Книга, которую я рекомендую вниманию публики, возникла из-за расхождений между моими литературными вкусами и общепринятыми представлениями об истории романа. Как читатель, я получаю бесконечное удовольствие от чтения таких старых произведений, как «Эфиопика», «Амадис Гальский» и «Астрея». И я не один их ценю – их горячо любили величайшие писатели прошлого: Сервантес, мадам де Севинье, Расин. Многие историки романа, напротив, считают эти произведения скучными и непродуманными и превозносят прогресс, якобы достигнутый за столетия реализмом – всё более точным, всё более глубоким и всё менее похожим на наивный схематизм, присущий предмодерным романам. Солнце правды, уверяют они, омывает своими лучами новейший роман, навсегда изгоняя ложь, распространяемую старыми романами.
Поверив в это на некоторое время, я в конце концов счел идею этой эпифании сомнительной. Ибо у истины всегда есть объект, и в данном случае мой вкус убеждал меня, что этот объект – человек и его земные приключения – изображался в предмодерных романах с поразительной силой. Правда, эти произведения в меньшей степени касались эмпирических подробностей человеческого существования, нежели идеалов, которые оно преследует, но в силу какой скрытой аксиомы я должен был отождествлять идеал с ложью, а эмпирическую точность – с истиной? Физики прекрасно понимают, что эксперименты никогда полностью не подтверждают математические формулы физических законов, и тем не менее никто из них не считает, что эти формулы ложные. Герои старых романов действительно являются предметом идеализации, но разве нельзя допустить, что эта идеализация может быть носителем истины? Более того, герои самых реалистичных новейших произведений зачастую сильно идеализированы.
Размышляя над этой ситуацией, я пришел к пониманию того, что история романа, отнюдь не сводимая к борьбе торжествующей истины и посрамленной лжи, на самом деле основана на вековечном диалоге между идеализированным изображением человеческого существования и сложностью его соотнесения с этим идеалом. Таким образом, история романа представляется мне длительным аксиологическим спором, который никогда не разрешается, но и не прекращается. Исходя из этой гипотезы, я заметил, что начиная с XVIII века новейший роман лишь частично отказался от старой идеализирующей тенденции, которую он подхватил и продолжил в надежде найти в эмпирическом мире приемлемое место для проявления идеала. Это наблюдение послужило отправной точкой для настоящей работы, план которой состоит в том, чтобы сначала показать, как в предмодерных повествовательных жанрах изображалось человеческое совершенство, а затем обсудить новейшие попытки представить его включение в мир повседневного опыта.

# [Задание]
Кто из писателей прошлого, согласно тексту об истории романа, горячо любил «Эфиопику», «Амадиса Гальского» и «Астрею»?

# [Предоставленный перечень]
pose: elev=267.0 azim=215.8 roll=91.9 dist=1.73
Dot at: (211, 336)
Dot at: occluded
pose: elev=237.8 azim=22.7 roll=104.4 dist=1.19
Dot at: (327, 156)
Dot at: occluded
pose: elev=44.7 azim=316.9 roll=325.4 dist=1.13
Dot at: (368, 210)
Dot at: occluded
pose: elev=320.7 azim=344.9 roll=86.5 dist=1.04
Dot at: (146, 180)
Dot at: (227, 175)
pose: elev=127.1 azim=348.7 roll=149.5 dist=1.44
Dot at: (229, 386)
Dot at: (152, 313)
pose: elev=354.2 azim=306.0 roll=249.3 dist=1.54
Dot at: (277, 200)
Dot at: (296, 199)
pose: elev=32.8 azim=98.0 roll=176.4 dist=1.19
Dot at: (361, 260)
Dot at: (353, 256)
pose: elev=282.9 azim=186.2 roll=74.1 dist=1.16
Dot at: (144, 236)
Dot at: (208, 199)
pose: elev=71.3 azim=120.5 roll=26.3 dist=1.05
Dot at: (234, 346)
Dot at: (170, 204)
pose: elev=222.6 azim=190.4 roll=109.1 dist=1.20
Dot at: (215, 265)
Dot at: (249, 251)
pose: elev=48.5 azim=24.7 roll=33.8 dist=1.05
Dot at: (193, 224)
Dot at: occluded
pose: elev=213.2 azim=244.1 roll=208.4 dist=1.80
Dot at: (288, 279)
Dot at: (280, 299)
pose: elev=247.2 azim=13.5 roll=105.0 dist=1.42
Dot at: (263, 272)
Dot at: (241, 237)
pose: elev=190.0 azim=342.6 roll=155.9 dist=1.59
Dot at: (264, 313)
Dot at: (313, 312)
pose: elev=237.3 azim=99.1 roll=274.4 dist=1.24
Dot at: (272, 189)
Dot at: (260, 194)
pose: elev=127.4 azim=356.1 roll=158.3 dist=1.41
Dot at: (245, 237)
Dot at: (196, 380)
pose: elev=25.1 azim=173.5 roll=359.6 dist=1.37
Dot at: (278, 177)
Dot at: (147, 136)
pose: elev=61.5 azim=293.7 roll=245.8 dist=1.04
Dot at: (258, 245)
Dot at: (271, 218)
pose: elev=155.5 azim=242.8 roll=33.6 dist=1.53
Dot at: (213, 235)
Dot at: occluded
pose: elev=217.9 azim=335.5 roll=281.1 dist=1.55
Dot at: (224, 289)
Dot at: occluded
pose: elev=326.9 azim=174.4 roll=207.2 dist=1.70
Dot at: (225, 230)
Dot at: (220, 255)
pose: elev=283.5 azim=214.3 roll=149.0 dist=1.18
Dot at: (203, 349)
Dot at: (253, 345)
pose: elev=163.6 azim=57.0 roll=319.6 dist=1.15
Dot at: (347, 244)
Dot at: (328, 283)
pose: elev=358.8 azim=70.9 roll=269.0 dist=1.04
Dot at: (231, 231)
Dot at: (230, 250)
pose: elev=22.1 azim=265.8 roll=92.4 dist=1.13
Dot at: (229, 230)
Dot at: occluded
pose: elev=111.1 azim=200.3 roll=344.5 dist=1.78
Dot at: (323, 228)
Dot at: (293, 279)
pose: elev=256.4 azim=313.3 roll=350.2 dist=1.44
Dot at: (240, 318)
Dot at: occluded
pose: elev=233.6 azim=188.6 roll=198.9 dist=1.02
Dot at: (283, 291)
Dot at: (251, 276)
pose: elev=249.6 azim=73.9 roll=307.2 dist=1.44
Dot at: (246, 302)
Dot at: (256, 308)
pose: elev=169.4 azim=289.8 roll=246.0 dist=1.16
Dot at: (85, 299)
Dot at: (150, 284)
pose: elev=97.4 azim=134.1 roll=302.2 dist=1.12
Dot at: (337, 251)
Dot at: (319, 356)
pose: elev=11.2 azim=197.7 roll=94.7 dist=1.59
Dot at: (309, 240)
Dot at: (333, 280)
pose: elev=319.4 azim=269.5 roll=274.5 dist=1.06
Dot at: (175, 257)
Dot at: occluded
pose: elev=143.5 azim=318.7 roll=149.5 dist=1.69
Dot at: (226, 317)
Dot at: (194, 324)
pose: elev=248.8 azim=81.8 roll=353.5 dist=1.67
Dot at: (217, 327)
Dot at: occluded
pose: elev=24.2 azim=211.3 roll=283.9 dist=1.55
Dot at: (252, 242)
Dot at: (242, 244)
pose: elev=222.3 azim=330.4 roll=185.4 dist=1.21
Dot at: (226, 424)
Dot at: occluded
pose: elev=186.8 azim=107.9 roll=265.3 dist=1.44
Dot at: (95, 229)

# [Решение задачи]
Сервантес, мадам де Севинье и Расин.